** Exercise input follows **

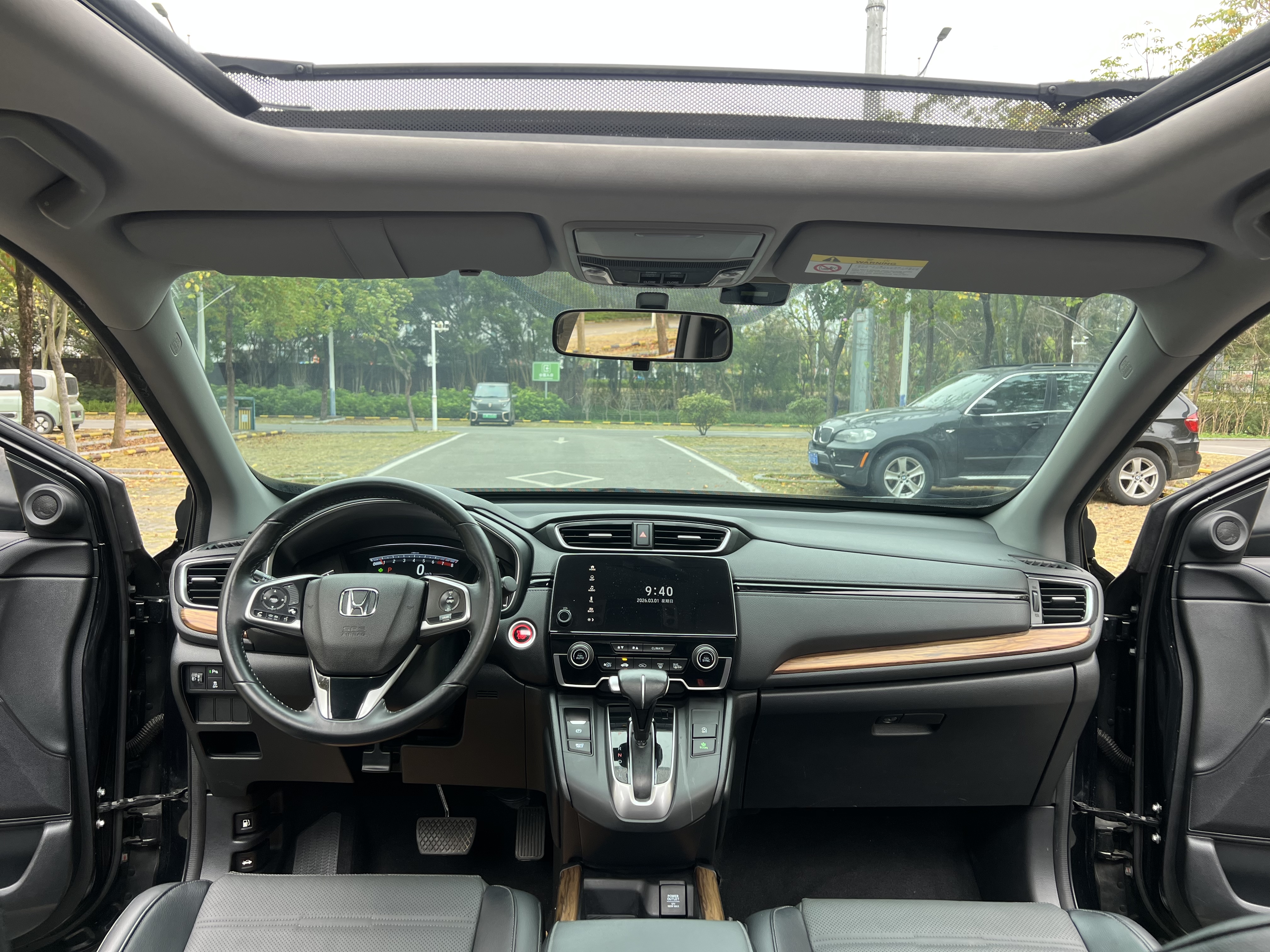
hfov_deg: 67.3
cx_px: 635
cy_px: 476
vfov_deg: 53.1
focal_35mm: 26
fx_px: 954
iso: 50
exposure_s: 1/121
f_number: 1.5
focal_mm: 5.7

** End of Exercise input **

• Exercise aim
Send back the listing exactly as it stands. Do not include the pictures.

• Answer box
hfov_deg: 67.3
cx_px: 635
cy_px: 476
vfov_deg: 53.1
focal_35mm: 26
fx_px: 954
iso: 50
exposure_s: 1/121
f_number: 1.5
focal_mm: 5.7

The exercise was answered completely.